WHAT YOU ARE ASKED TO DO
The word "ASPACE" appears in some lines of the records below; state how many lines, and nothing else.

[Page-level text extractions]
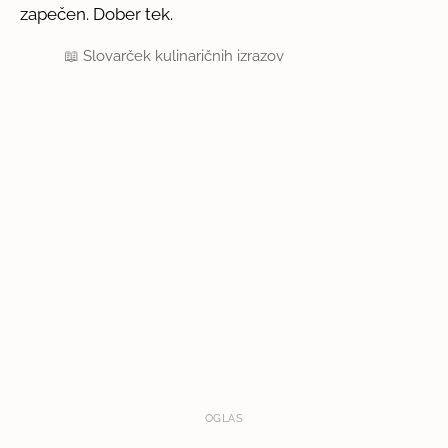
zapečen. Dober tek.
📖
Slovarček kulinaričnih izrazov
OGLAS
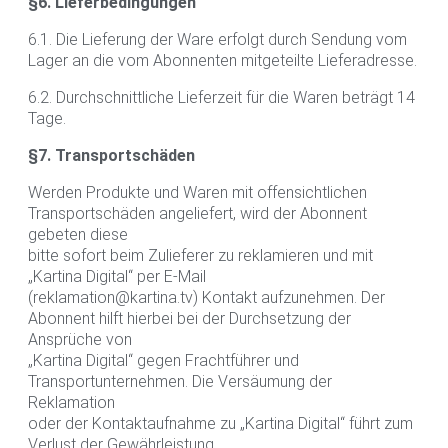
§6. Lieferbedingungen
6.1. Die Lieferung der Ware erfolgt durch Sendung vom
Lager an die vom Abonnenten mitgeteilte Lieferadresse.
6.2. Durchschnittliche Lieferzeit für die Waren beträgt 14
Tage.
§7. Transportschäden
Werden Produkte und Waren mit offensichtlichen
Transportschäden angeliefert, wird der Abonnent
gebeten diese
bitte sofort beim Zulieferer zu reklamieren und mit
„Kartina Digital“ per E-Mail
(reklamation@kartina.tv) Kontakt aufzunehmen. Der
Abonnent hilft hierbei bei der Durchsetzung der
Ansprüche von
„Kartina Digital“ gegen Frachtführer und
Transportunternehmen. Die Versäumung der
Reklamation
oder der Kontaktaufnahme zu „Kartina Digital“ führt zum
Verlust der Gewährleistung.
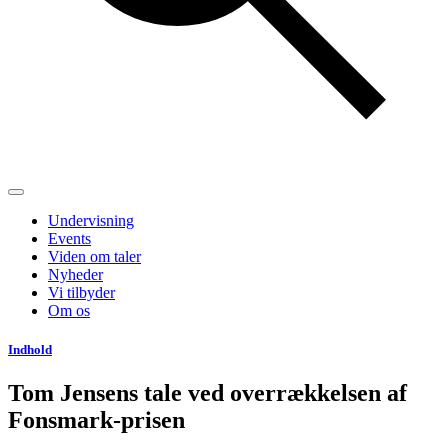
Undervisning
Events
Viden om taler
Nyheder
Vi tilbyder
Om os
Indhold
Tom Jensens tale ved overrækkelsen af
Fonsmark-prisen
* * *
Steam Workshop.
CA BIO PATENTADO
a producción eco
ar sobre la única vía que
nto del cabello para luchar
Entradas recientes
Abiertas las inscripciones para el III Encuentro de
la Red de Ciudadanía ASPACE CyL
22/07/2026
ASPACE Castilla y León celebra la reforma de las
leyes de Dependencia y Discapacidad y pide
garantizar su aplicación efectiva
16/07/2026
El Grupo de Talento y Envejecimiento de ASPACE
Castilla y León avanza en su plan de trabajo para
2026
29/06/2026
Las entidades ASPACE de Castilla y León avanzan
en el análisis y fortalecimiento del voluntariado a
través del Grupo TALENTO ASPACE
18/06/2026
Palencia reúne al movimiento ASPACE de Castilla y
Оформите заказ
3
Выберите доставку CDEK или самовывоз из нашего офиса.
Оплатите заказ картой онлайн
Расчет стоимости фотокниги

OUTPUT OF THE EXERCISE
6